Na nota 363 observa mais, referindo-se às Institutas § 37 de divisione rerum e Ulpiano L. 28 ff. de usufruct.
«Em tese eram os filhos das escravas equiparados às crias dos animais, aliás reputadas frutos (L. 68 § 1 ff. de usufruct. e Instit. § 37 cit.), e como tais, a titulo de acessão natural pertenciam ao senhor das mães segundo a regra - partus sequitur ventrem.»
E na nota 310 observa mais:
«As opiniões se acham divididas no nosso Foro e Tribunais a respeito da questão:
«Eu mesmo segui por muito tempo a opinião de que se não deveria conferir os filhos havidos antes do falecimento do doador. Mas estou convencido hoje de que é mais acertada a opinião contrária.
«A faculdade de alienar, conferida ao beneficiado, não é inconciliável com a obrigação de conferir, que tem por fim especialíssimo a igualdade dos quinhões hereditários dos descendentes, herdeiros forçados ou necessários.
«O princípio - partus sequitur ventrem tem aqui toda a aplicação. A questão acha-se submetida ao Poder Legislativo para interpretar autenticamente a Lei (Relatório do Ministério da Justiça de 1866).”
USUFRUTO DE ESCRAVOS
Outra nota de rodapé trata do usufruto de escravos:
“T. de Freitas na Consol. art. 174, referindo-se à Ord. do liv. 1 t. 88 § 6, diz o seguinte:
«Por morte da mãe o pai é legítimo administrador e usufrutuário dos bens dos filhos, enquanto estiverem sob seu poder; e tais bens deve o Juiz dos Órfãos deixar em poder do pai, depois do inventário e partilha.»
E em nota acrescenta:
«Neste caso o pai tem um direito real de usufruto, criado pela Lei. Os Juízes dos Órfãos não podem obrigar o pai a vender os bens do seu usufruto para empregar o preço dele em compra de bens de raiz, ou de Apólices da Dívida Pública, ou de ações de Companhias. Tudo isto pode fazer com consentimento do pai, e coagí-lo é um abuso de autoridade.
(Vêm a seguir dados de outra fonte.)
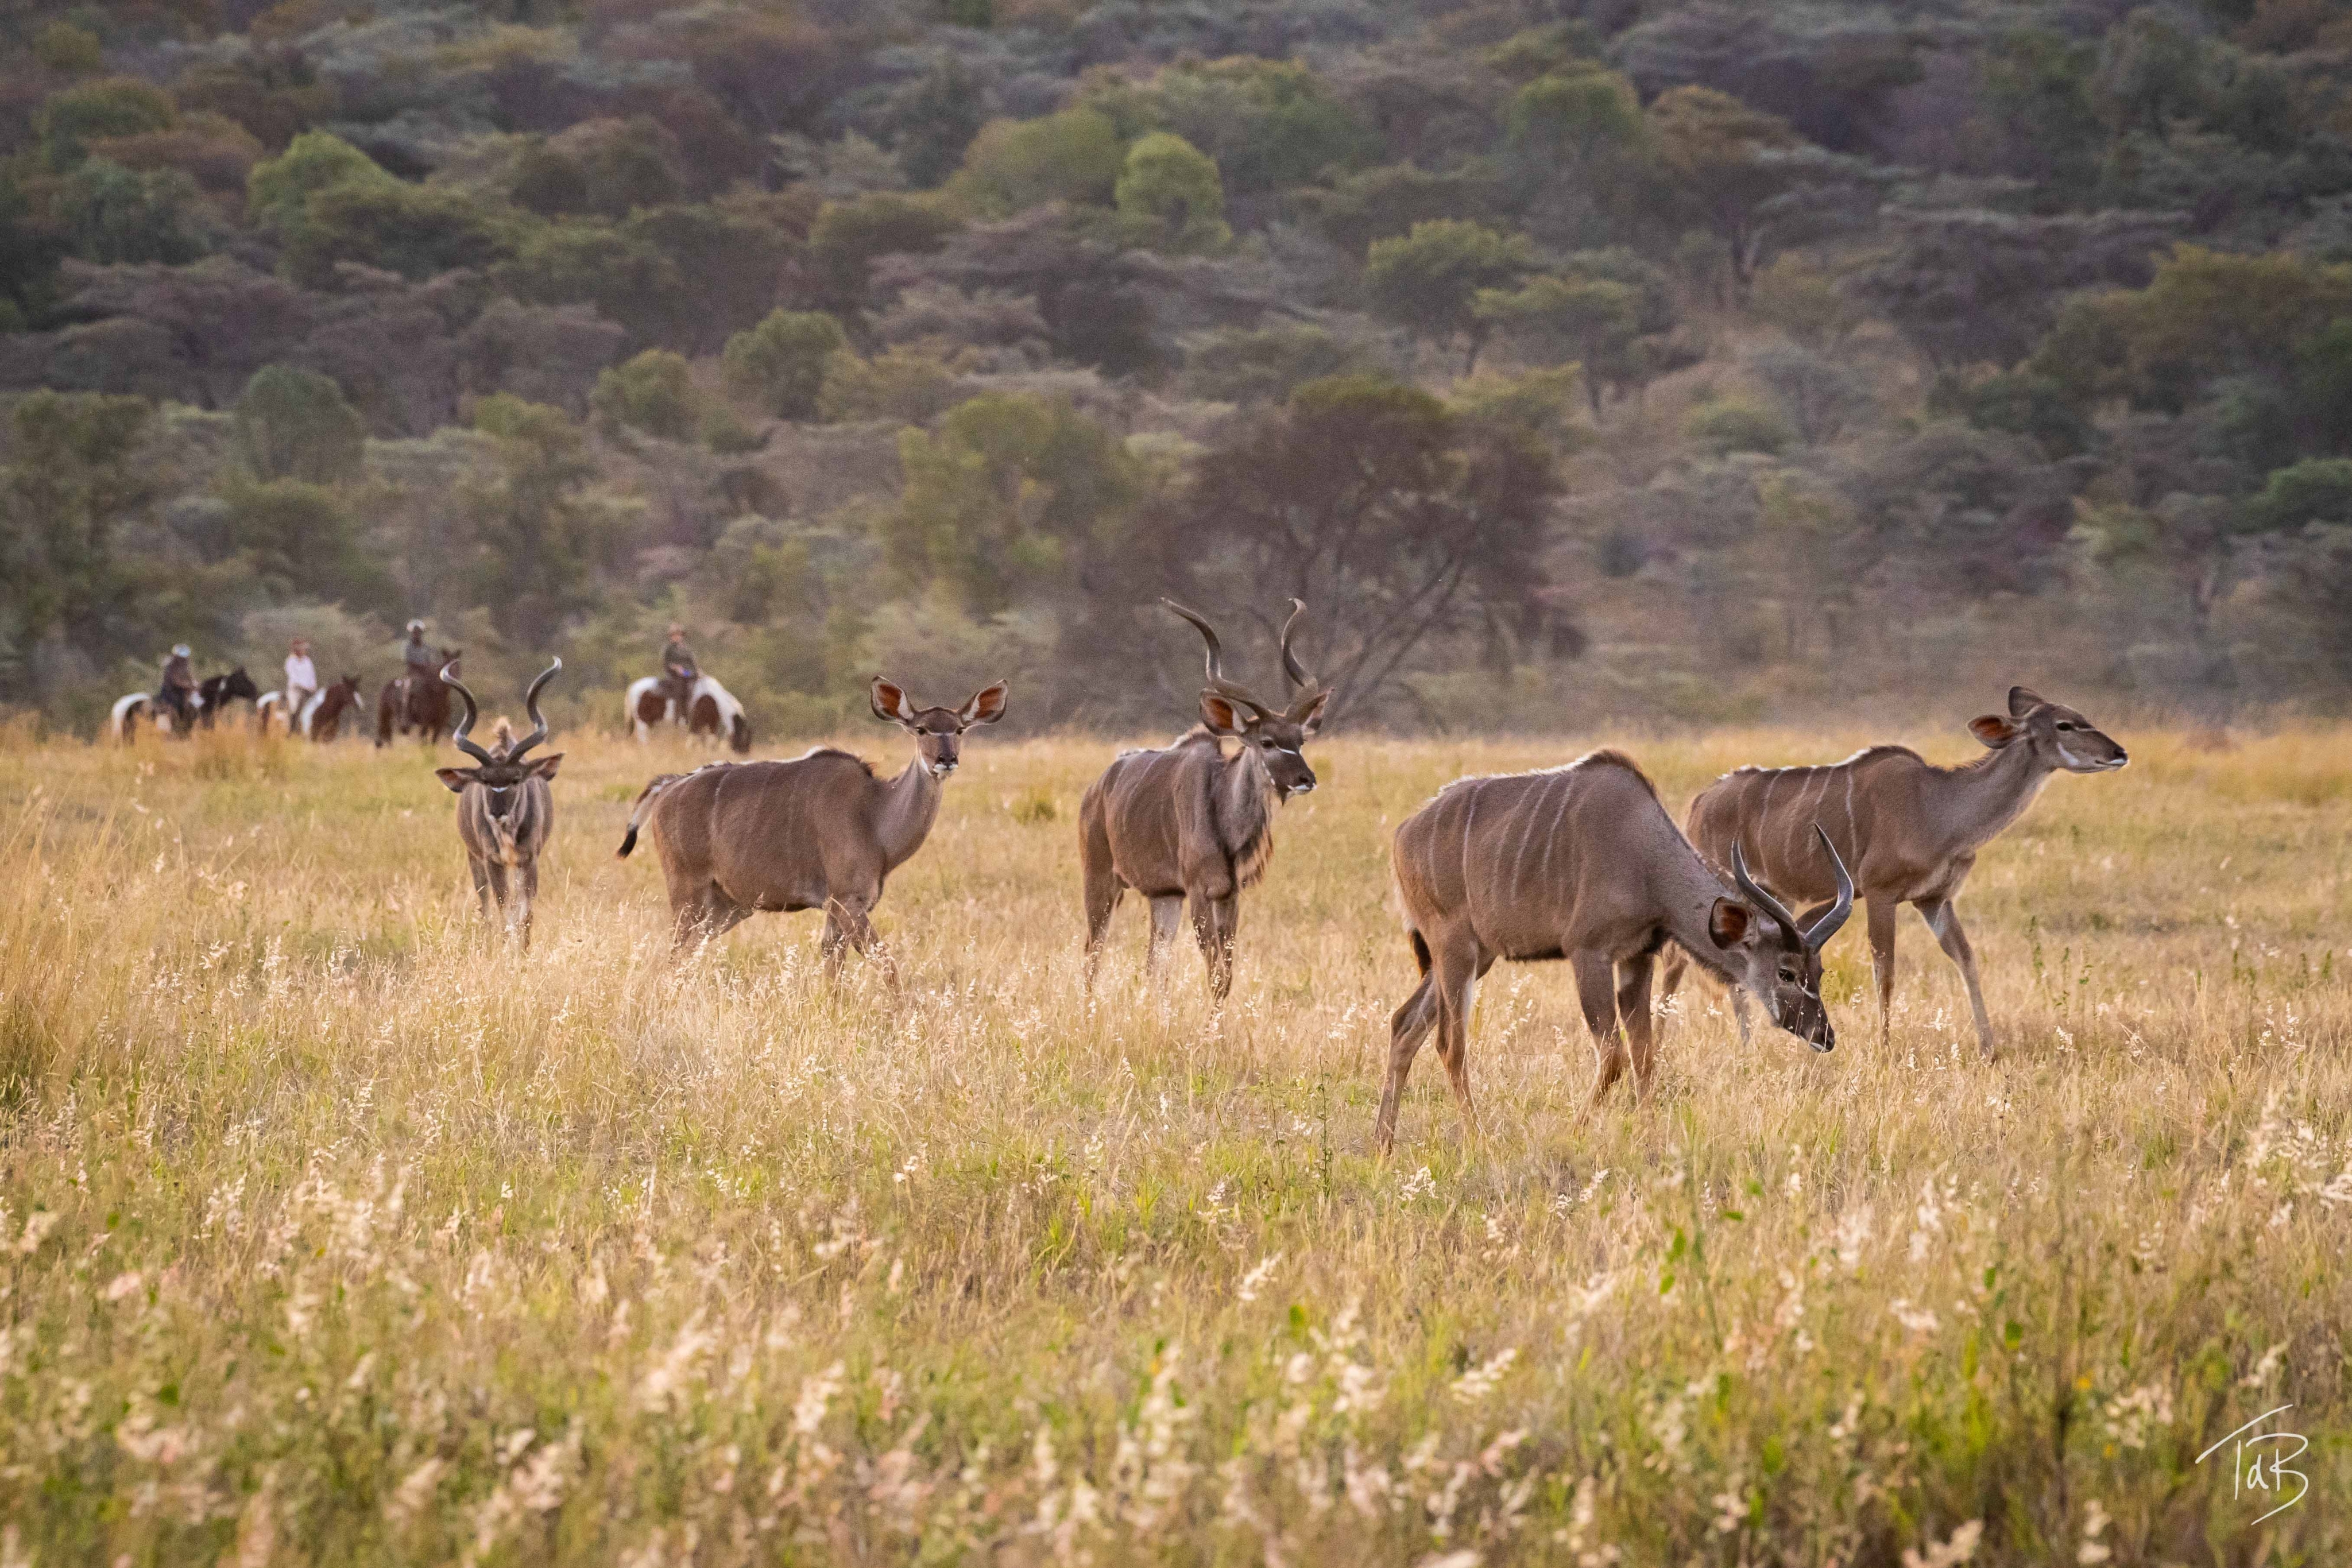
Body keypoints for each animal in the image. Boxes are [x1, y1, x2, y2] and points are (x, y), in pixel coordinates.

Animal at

«Os filhos das escravas deste usufruto legal reputam-se frutos, e pertencem ao pai? Resolvo negativamente com o Direito Romano § 37 Institut. de rer div. ff. L. 27 de hæred petit - «Ancillarum etiam partus et partuum partus.... fructus esse non existimantur, quia non temerè ancilla ejus rei causæ comparantur, ut pareant......» L. 28 § 1 ff. de usur. Todavia no tempo de Cícero, este caso ainda era controvertido (Cícero - de finibus liv. 1 n. 4).
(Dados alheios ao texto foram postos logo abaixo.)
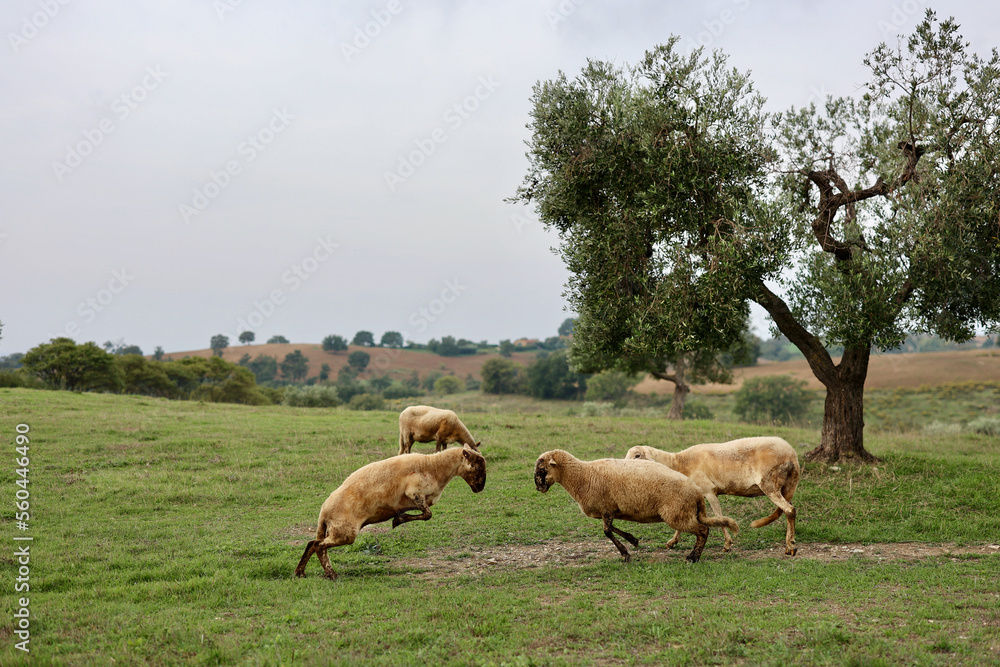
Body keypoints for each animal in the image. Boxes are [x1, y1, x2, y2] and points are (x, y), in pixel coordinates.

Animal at [295, 444, 487, 579]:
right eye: (477, 467)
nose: (480, 488)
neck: (434, 467)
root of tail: (323, 512)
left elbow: (425, 513)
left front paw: (398, 518)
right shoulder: (415, 493)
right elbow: (427, 514)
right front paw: (398, 520)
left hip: (333, 530)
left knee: (312, 543)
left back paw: (301, 572)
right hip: (345, 532)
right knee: (318, 546)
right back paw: (331, 574)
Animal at [533, 449, 739, 563]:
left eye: (542, 469)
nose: (538, 488)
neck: (582, 475)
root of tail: (696, 493)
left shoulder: (606, 508)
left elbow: (607, 532)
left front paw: (626, 554)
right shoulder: (610, 510)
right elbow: (611, 529)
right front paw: (633, 541)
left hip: (676, 514)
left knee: (703, 530)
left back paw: (693, 557)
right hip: (684, 513)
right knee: (703, 529)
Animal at [625, 436, 800, 555]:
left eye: (637, 455)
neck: (679, 463)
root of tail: (791, 454)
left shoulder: (709, 491)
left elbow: (718, 516)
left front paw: (727, 544)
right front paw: (672, 542)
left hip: (770, 483)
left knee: (789, 510)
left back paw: (790, 546)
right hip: (789, 485)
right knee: (788, 509)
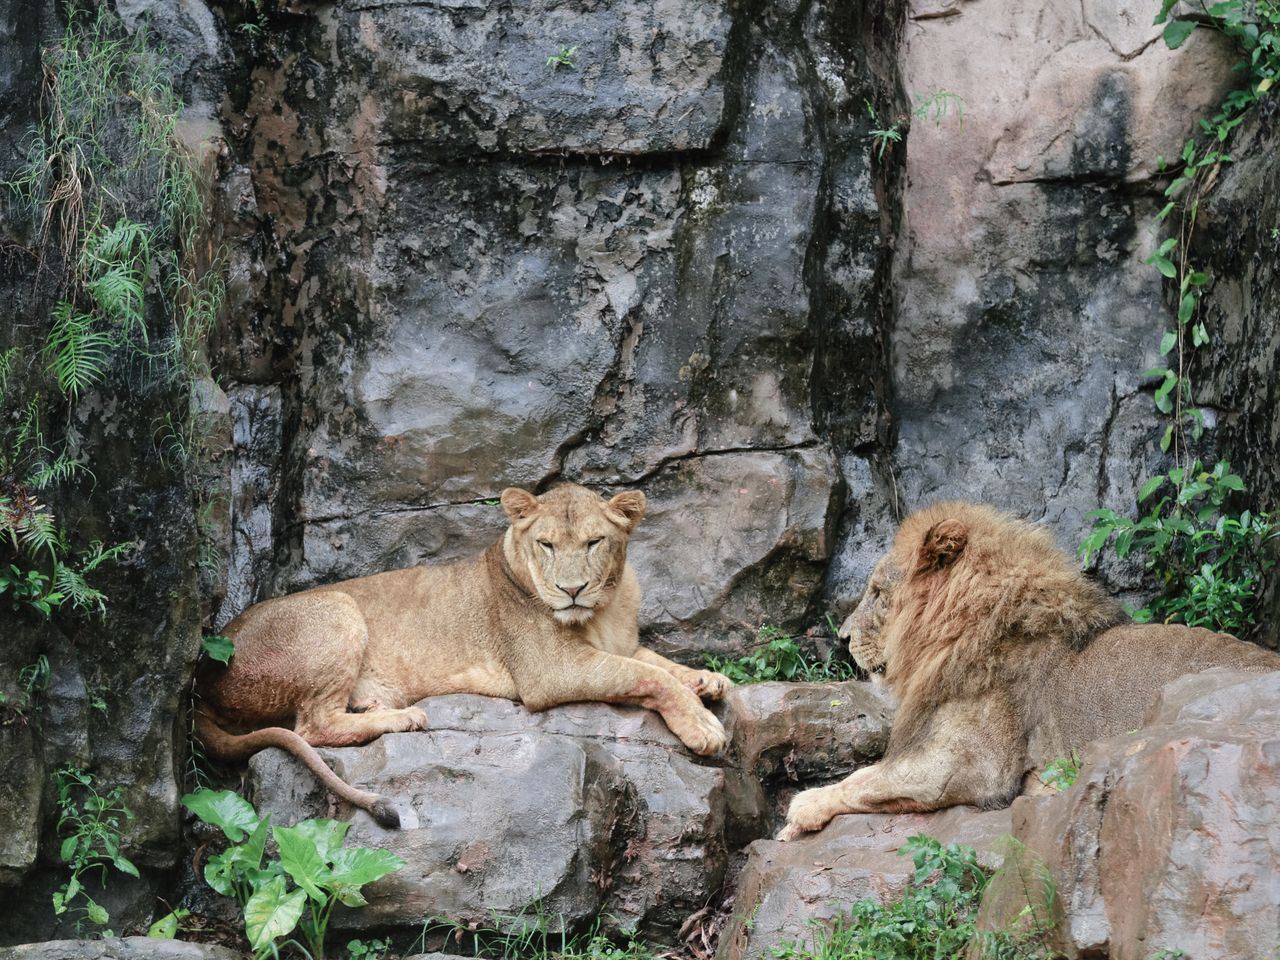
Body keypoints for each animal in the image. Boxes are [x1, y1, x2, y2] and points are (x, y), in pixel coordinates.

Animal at [197, 484, 732, 828]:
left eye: (594, 542)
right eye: (546, 545)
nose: (571, 590)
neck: (605, 607)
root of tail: (202, 678)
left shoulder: (621, 643)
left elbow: (657, 662)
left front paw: (707, 680)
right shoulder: (550, 671)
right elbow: (646, 675)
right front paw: (703, 725)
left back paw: (375, 704)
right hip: (338, 608)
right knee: (312, 725)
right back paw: (402, 717)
«Os frutos ou rendimentos dos bens deste usufruto podem ser embargados ou penhorados por credores do pai? Este usufruto tem anexa obrigação de alimentar o filho: se os credores do pai o embargarem ou penhorarem, os filhos têm preferência pelos seus alimentos (Lobão - Notas a Mello liv. 2 t. 4 § 13 e 26).”